The diamond is the birthstone of April and has its name from the Greek word “adamas”, meaning the invincible. It holds a very special place in my heart, as it was my first introduction to the world of gemstones. No material made by nature is as hard as the diamond – the higher the hardness the better reflection of light. The diamond is the most valuable and prestigious gemstone of all. It is steeped in history and legends, as it has always been adored by mankind. Read on, if you would like to know more about the precious diamond! ♡ Shiri.
Diamond is the birthstone of April. Wearing your birthstone is said to bring good fortune and health to the wearer. A piece of jewellery set with a sparkling diamond will inevitably make a meaningful gift for a special occasion, such as a birthday or the celebration of an anniversary.
Diamonds are gifted on the 10th, 60th and 75th wedding anniversary. As this gemstone is often associated with everlasting love and beauty, it is bound to make a very precious gift for your loved one.
The spiritual qualities of the diamond include; Love, harmony, strength and prosperity. The diamond is a wonderful gemstone for love, as it is considered to strengthen bonding and trust within relationships. This incredible gemstone is also said to a clear the mind and stimulate creativity, as well as being a stone of strength and invincibility.
The earliest recording of diamonds is dated almost 3000 years ago, in India, who was the main supplier of diamonds for many years. In India, diamonds were not cut, as it was believed to destroy their magical abilities. Diamond cutting began in Europe around the year 1300, and as the gemstone grew more popular, experimentation with various styles of cutting began, with the intent to optimize the diamonds display of light. In 1919 the brilliant cut was invented in Europe. This cut was worked out to have 58 precise angles to achieve maximum brilliance within the stone and is the standard cut for diamonds today. The tradition of diamond engagement rings began when Arch Duke Maximilian of Austria, gifted a diamond ring to Princess Mary of Burgundy in 1477. However, it was not until after World War II, that the sale of diamond engagement rings increased drastically, due to a rather successful marketing campaign from the British diamond company, De Beers, with the slogan “A diamond is forever”.
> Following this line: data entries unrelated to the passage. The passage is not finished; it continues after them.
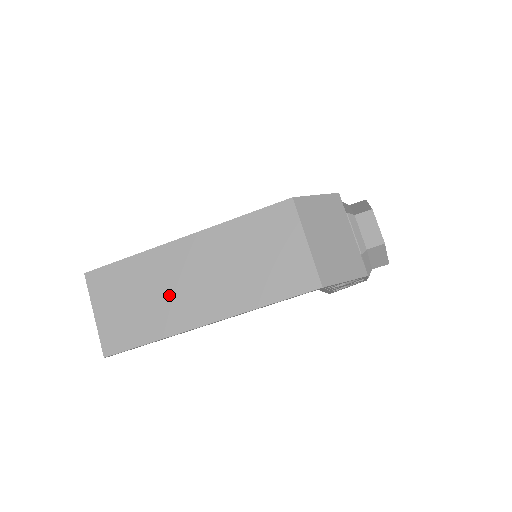
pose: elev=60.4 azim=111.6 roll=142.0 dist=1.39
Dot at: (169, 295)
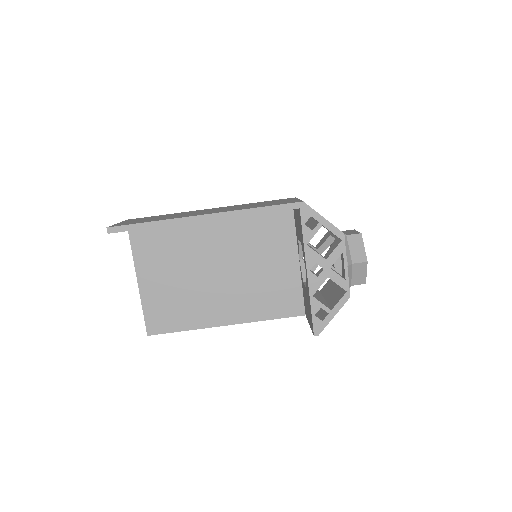
Dot at: occluded
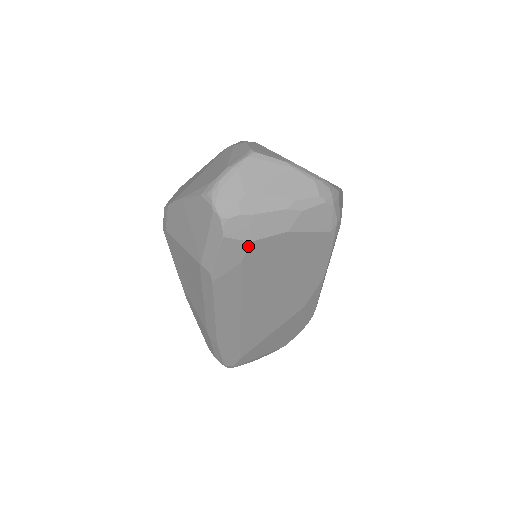
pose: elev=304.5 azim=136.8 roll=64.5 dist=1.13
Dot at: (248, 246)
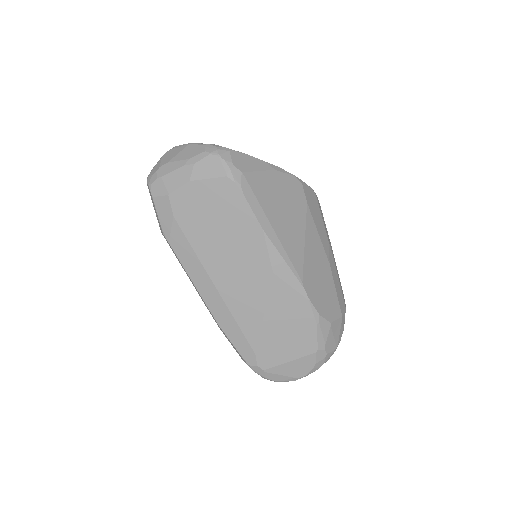
Dot at: (169, 200)
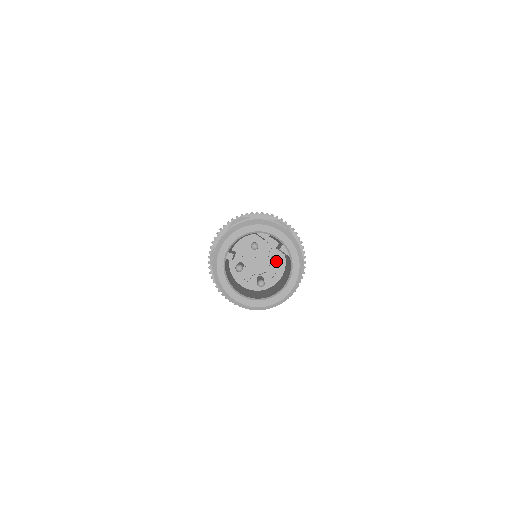
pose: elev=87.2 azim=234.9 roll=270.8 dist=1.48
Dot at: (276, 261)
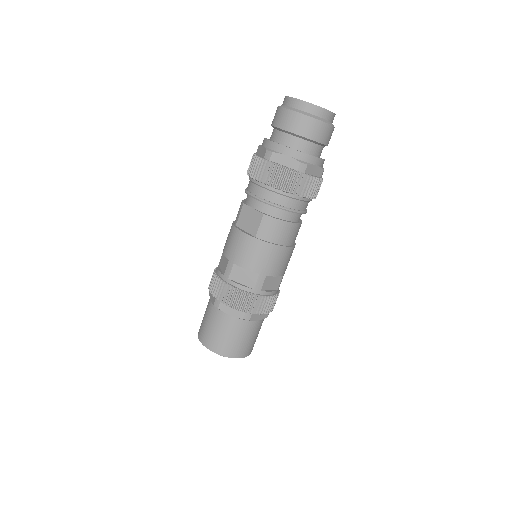
Dot at: occluded
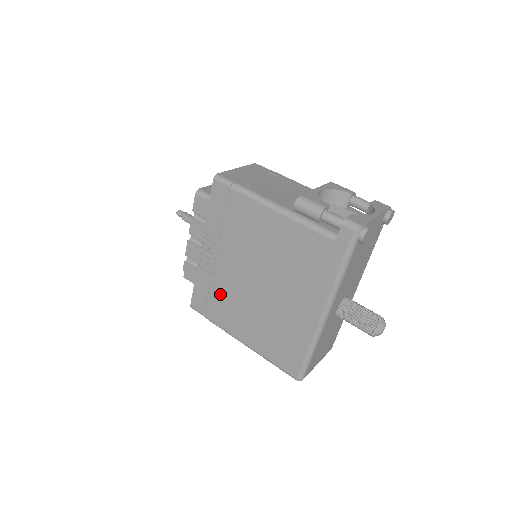
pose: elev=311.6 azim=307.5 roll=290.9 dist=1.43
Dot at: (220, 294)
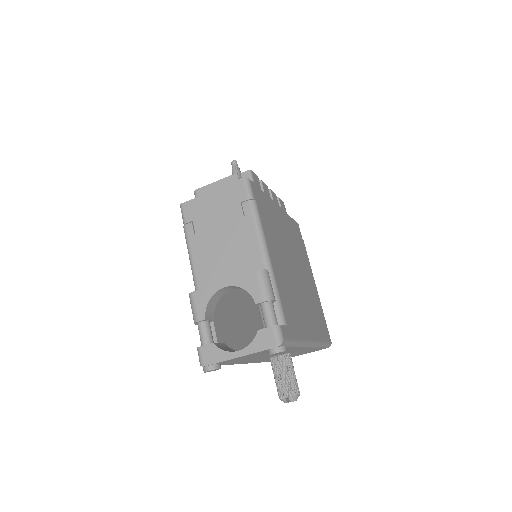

The ancient Rome and Greece, it was believed that diamonds were tears of the gods or splinters of falling stars. It was also told, that Cupids arrows were tipped with diamonds and held magic powers. The greek philosopher Plato, has also described diamonds as living beings that embodied celestial spirits. In other cultures the diamond was believed to be a stone of truth. As the precious gem was placed in front of a person, it was said to either sparkle or turn dark and cloudy according to the persons innocence or guilt.
Diamonds are made from carbon and form more than 150 kilometres below the surface of the Earth, due to extremely high temperature and pressure. Today, diamonds are mainly sourced in South Africa, Botswana, Angola, Russia and Canada. The hardness of the diamond is categorized at 10 on the Mohs' scale of hardness and is the hardest naturally occurring material. The diamond is known to be a clear gemstone but can occur in many colours. When some atoms of carbon are replaced by nitrogen as the crystal is formed, it results in a yellow or brown shade. Black diamonds are usually coloured by inclusions of sulfides or graphite within the gemstone. The diamond can also attain more vivid colours such as deep yellow, green, pink, blue and red. Diamonds of these saturated colours are called “fancy coloured”, and are highly valuable and rare. When assessing the quality of a diamond, it is graded according to the 4 C’s: colour, clarity, carat and cut.